Que abriera las ventanas, que abriera el alma.

Medio gritando lo dijo el amo, con los brazos abiertos pero sin aprecio ninguno. Al día siguiente anunció que, a partir de aquel momento, Sontano sería el cura de Belfondo. Y que ya había mandado construir la iglesia. Tan pronto como pudieran, asistirían a confesarse siempre que quisieran y los domingos podrían ir a misa a escuchar a Sontano.

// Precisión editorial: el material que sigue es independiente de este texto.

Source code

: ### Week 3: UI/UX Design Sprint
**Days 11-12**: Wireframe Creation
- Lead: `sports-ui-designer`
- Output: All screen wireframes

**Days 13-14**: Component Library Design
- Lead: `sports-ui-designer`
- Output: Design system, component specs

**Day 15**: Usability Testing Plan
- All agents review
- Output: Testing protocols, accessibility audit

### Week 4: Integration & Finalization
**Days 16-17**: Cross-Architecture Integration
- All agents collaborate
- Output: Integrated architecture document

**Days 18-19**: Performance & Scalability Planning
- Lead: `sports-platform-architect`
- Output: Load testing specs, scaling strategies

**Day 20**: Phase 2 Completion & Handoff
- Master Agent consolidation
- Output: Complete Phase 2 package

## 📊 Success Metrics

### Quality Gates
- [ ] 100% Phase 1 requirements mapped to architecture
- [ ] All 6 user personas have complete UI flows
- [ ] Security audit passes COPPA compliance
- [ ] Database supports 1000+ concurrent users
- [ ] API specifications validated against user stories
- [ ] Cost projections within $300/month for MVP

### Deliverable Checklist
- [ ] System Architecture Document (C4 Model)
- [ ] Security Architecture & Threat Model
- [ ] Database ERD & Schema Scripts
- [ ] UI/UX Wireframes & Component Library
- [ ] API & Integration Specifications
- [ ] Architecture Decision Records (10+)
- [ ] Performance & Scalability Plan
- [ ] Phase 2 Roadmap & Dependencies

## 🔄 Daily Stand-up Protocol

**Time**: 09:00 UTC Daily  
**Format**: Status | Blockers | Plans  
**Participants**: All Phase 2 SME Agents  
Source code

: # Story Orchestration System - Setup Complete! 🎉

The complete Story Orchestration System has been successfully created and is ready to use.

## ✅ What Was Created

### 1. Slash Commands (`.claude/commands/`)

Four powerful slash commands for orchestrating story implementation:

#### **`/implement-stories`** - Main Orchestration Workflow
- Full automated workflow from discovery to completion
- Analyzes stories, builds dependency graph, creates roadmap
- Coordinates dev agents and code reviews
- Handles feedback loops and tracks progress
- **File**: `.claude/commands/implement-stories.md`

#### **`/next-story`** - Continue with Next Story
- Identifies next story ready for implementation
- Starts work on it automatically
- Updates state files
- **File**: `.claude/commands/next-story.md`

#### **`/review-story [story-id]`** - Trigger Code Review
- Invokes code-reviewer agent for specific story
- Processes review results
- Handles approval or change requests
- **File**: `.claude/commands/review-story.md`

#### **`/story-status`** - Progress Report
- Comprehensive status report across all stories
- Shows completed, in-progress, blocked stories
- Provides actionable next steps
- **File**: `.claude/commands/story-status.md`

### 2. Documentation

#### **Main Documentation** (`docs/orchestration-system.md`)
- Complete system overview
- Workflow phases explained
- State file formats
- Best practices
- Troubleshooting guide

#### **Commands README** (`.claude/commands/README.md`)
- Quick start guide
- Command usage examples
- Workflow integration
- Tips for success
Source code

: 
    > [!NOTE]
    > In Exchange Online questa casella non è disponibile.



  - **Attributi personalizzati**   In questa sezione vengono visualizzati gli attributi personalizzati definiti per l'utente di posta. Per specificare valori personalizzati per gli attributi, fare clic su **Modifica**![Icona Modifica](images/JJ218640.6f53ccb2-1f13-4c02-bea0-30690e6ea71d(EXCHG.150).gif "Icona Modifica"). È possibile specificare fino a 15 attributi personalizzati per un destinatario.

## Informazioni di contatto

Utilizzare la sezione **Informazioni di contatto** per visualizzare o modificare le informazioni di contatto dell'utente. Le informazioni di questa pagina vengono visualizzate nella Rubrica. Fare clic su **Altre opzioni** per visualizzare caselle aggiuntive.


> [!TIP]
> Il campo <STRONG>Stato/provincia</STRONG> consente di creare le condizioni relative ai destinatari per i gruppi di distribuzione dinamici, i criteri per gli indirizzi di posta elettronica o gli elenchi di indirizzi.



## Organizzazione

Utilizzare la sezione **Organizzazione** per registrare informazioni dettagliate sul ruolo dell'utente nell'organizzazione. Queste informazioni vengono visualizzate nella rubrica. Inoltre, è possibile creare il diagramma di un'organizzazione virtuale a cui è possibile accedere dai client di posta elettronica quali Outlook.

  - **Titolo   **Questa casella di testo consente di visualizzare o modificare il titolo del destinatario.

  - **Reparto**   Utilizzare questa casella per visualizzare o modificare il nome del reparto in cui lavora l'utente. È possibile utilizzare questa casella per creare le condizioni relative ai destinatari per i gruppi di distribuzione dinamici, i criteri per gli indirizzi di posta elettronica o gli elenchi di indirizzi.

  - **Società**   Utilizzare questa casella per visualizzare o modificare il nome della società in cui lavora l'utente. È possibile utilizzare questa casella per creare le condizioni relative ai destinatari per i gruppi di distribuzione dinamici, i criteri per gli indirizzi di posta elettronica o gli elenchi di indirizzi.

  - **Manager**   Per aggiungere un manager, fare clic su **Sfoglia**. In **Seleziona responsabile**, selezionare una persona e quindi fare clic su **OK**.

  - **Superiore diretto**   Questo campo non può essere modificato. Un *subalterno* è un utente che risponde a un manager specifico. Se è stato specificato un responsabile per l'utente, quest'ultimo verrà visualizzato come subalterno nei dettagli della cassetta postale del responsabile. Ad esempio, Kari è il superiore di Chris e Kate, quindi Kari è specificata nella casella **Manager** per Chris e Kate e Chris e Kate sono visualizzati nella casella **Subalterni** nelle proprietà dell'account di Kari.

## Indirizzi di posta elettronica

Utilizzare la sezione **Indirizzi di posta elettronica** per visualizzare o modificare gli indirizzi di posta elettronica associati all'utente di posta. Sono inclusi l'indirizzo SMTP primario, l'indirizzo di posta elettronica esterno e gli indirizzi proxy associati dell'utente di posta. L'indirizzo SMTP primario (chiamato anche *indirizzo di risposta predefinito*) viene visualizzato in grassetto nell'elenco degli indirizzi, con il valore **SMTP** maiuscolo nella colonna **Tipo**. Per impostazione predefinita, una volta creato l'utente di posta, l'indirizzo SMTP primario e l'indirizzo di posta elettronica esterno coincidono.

La señora Maclina sonrió muchísimo. Mientras algunos trabajadores de Belfondo se ocupaban día y noche de que la iglesia estuviera construida cuanto antes, la esposa del amo acudía todas las noches a la ventana de Sontano, que estaba abierta de par en par, y se dirigía a él haciéndose pasar por ese Dios del que hablaba el amo. El día que la iglesia se abrió para todos, el amo se acercó a Sontano para preguntarle si ya había recibido su llamada y Sontano dijo que sí con la cabeza. Las primeras palabras que dijo en cuanto se subió al altar, con la ayuda de su orgullosa madre, fueron:

Señores y señoras de Belfondo, Dios es una mujer, una hermosa mujer.

Y todos aplaudieron confundidos. La señora Maclina no pudo contener la emoción y lloriqueó como una niña de quince años con zapatos nuevos.